“Molto calore, poca sostanza”
“Non posso dire di essere rimasto deluso, perché in genere non mi creo aspettative, ma mi sembra che il discorso di Bergoglio in sinagoga sia stato uno dei meno entusiasmanti che gli ho sentito pronunciare”. Questa l’impressione
a caldo di Sergio Minerbi, diplomatico, scrittore, considerato fra i massimi esperti delle relazioni fra Israele e il Vaticano, in visita del pontefice al Tempio Maggiore di Roma. “Non si può dire che la sua presenza sia stata una novità assoluta – sottolinea Minerbi – visto che prima di lui già altri due pontefici avevano varcato la stessa soglia, Wojtyla e Ratzinger”. La differenza si è vista soprattutto nel cerimoniale e per il diplomatico è sicuramente da interpretare come un segnale positivo il modo con cui Bergoglio si è soffermato a salutare le persone all’interno del Tempio. I contenuti invece non hanno lasciato una grande impronta, secondo Minerbi, già ambasciatore di Israele a Bruxelles. “Mi è sembrato un discorso di intermezzo. Il no all’antisemitismo, la definizione di fratelli e sorelle maggiori, il no alla violenza tra religioni, è tutto giusto ma è tutto già sentito e conosciuto”. “Forse lo sbaglio è il nostro che da lui ci aspettiamo grandi e roboanti affermazioni”.
“Se devo comparare, in ogni caso, la sua presenza al Tempio Maggiore con la visita a Cuba, allora in quest’ultima sì che c’era qualcosa di fuori dall’ordinario”.
“Se devo comparare, in ogni caso, la sua presenza al Tempio Maggiore con la visita a Cuba, allora in quest’ultima sì che c’era qualcosa di fuori dall’ordinario”. “C’è chi sostiene che Bergoglio voglia diventare un vero e proprio “amico” degli ebrei – aveva scritto Minerbi in un pezzo pubblicato sul Portale dell’ebraismo italiano moked.it alla vigilia della visita del 17 gennaio – Io non condivido questa opinione e penso che questo papa sia in bilico fra tendenze opposte in seno alla Chiesa. Il vero obiettivo sono infatti gli ortodossi, che ha incontrato per tre volte a Gerusalemme e che rappresentano la sfida più significativa per l’unificazione dei cristiani.
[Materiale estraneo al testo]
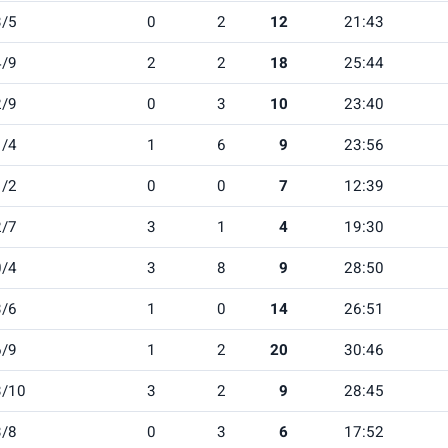
3/5
0
2
12
21:43
4/9
2
2
18
25:44
2/9
0
3
10
23:40
1/4
1
6
9
23:56
1/2
0
0
7
12:39
2/7
3
1
4
19:30
0/4
3
8
9
28:50
3/6
1
0
14
26:51
6/9
1
2
20
30:46
3/10
3
2
9
28:45
3/8
0
3
6
17:52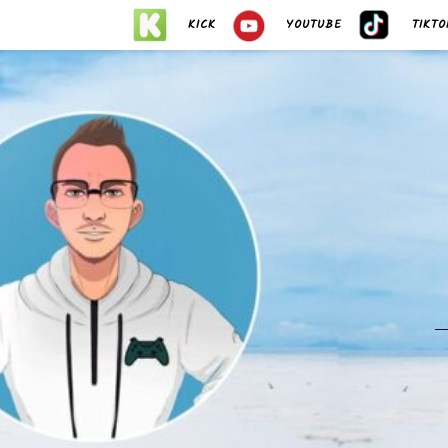
KICK
YOUTUBE
TIKTO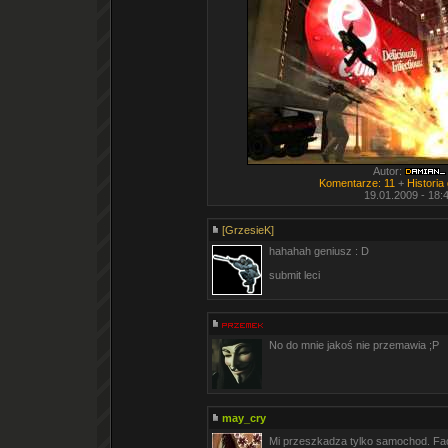
Autor:
Komentarze: 11
+
Historia
19.01.2009 - 18:
[GrzesieK]
hahahah geniusz : D
submit leci
No do mnie jakoś nie przemawia ;P
may_cry
Mi przeszkadza tylko samochod. Fac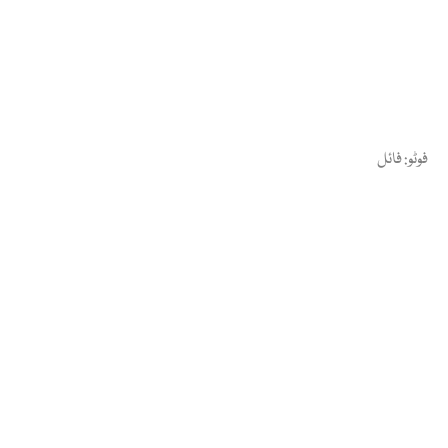
فوٹو: فائل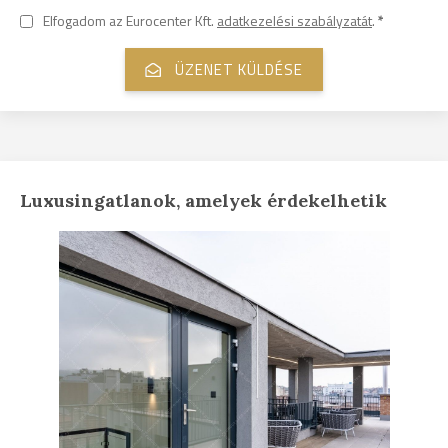
Elfogadom az Eurocenter Kft.
adatkezelési szabályzatát
.
*
Luxusingatlanok, amelyek érdekelhetik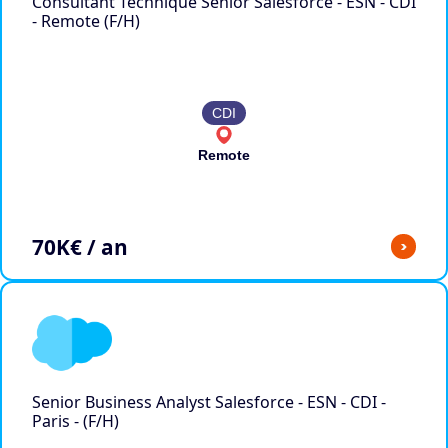
Consultant Technique Senior Salesforce - ESN - CDI
- Remote (F/H)
CDI
Remote
70
K€ / an
>
Senior Business Analyst Salesforce - ESN - CDI -
Paris - (F/H)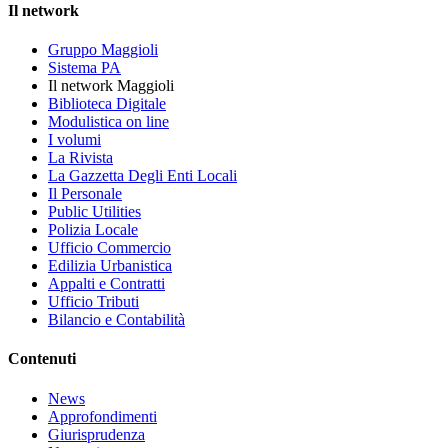
Il network
Gruppo Maggioli
Sistema PA
Il network Maggioli
Biblioteca Digitale
Modulistica on line
I volumi
La Rivista
La Gazzetta Degli Enti Locali
Il Personale
Public Utilities
Polizia Locale
Ufficio Commercio
Edilizia Urbanistica
Appalti e Contratti
Ufficio Tributi
Bilancio e Contabilità
Contenuti
News
Approfondimenti
Giurisprudenza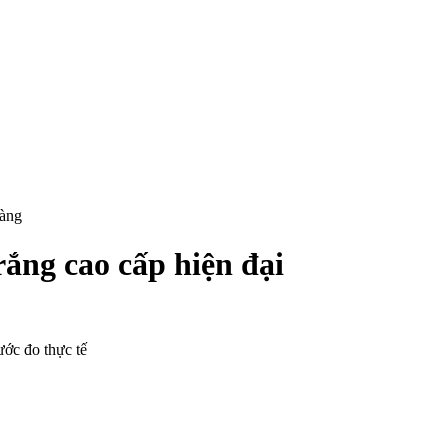
hàng
ắng cao cấp hiện đại
ước đo thực tế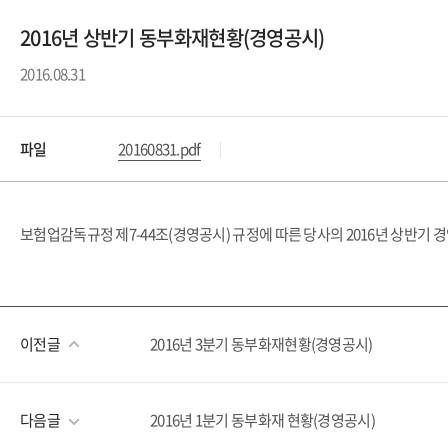
2016년 상반기 동부화재현황(경영공시)
2016.08.31
파일
20160831.pdf
보험업감독규정 제7-44조(경영공시) 규정에 따른 당사의 2016년 상반기 
이전글
2016년 3분기 동부화재현황(경영공시)
다음글
2016년 1분기 동부화재 현황(경영공시)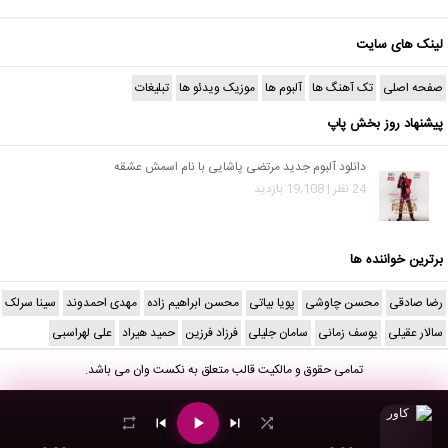
لینک های سایت
صفحه اصلی
تک آهنگ ها
آلبوم ها
موزیک ویدئو ها
تبلیغات
پیشنهاد روز بخش پاپ
دانلود آلبوم جدید مرتضی پاشایی با نام اسمش عشقه
24 نظر | 19,108 بازدید
برترین خواننده ها
رضا صادقی
محسن چاوشی
پویا بیاتی
محسن ابراهیم زاده
مهدی احمدوند
سینا سرلک
سالار عقیلی
یوسف زمانی
سامان جلیلی
فرزاد فرزین
حمید هیراد
علی لهراسبی
تمامی حقوق و مالکیت قالب متعلق به
نکست وان
می باشد.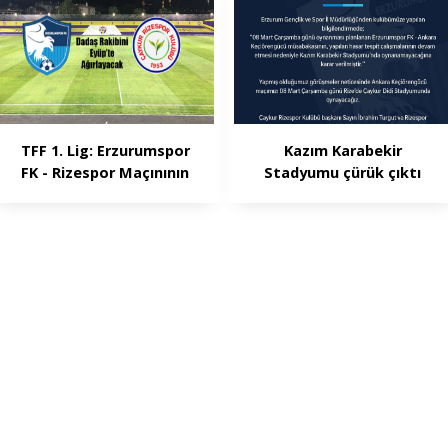
TFF 1. Lig: Erzurumspor
Kazım Karabekir
FK - Rizespor Maçınının
Stadyumu çürük çıktı
Hakemleri Belli Oldu
maç Rize'de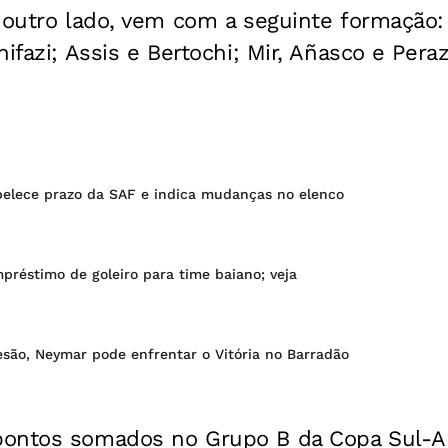
 outro lado, vem com a seguinte formação: S
ifazi; Assis e Bertochi; Mir, Añasco e Pera
belece prazo da SAF e indica mudanças no elenco
mpréstimo de goleiro para time baiano; veja
esão, Neymar pode enfrentar o Vitória no Barradão
ontos somados no Grupo B da Copa Sul-Ame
Una meta comunque difficile e complessa”. L’auspicio del diplomatico, guardando i rapporti tra cristiani ed ebrei, è quello che si vada oltre a quelle che definisce “formule di cortesia”.
“Vogliamo sperare che al di là delle formalità si crei una vera familiarità. – afferma – Il rabbino capo di Roma Riccardo Di Segni è certamente molto adatto a rilanciare il modello della convivenza pacifica fra le due religioni, ognuna delle quali si sforzi a rispettare la religiosità dell’altro. Per rav Di Segni il popolo ebraico è il popolo di Dio ed è normale che ci siano relazioni diplomatiche regolari fra i due popoli”.